**What the exercise asks:**
From the first line to the last, print the records exactly, leaving out the pictures.

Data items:
======

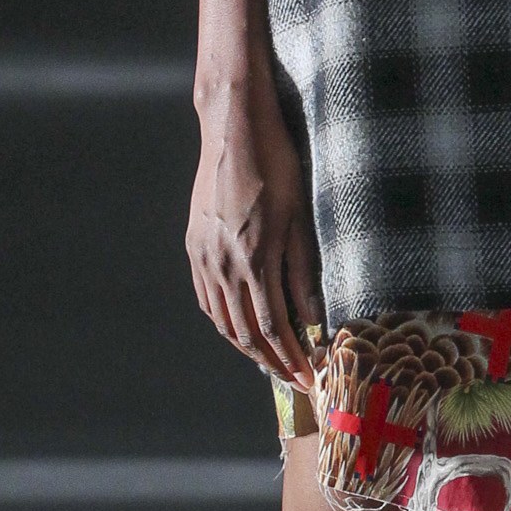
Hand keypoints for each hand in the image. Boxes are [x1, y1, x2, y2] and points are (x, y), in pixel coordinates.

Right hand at [187, 74, 323, 389]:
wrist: (233, 130)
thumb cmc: (276, 165)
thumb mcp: (301, 216)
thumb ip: (303, 271)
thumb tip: (315, 319)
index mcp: (255, 259)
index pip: (274, 328)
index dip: (292, 358)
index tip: (310, 377)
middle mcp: (224, 265)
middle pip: (246, 333)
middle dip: (272, 362)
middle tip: (294, 380)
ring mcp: (204, 256)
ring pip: (222, 320)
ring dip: (247, 347)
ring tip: (271, 361)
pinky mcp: (194, 246)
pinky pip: (206, 298)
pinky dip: (224, 321)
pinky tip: (239, 327)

======

**Your response:**
Hand keypoints for each hand in the image. Boxes are [x1, y1, x2, y2] and points are (x, y), in pixel coordinates.

Right hand at [187, 74, 323, 389]:
wrist: (233, 130)
thumb cmc: (276, 165)
thumb mcp: (301, 216)
thumb ip: (303, 271)
thumb tip: (315, 319)
index mcp: (255, 259)
index pip: (274, 328)
index dip: (292, 358)
index tip: (310, 377)
middle mcp: (224, 265)
middle pip: (246, 333)
middle dip: (272, 362)
middle tip: (294, 380)
ring mcp: (204, 256)
ring pip: (222, 320)
ring dip: (247, 347)
ring tip: (271, 361)
pinky mcp: (194, 246)
pinky pip: (206, 298)
pinky dip: (224, 321)
pinky tip: (239, 327)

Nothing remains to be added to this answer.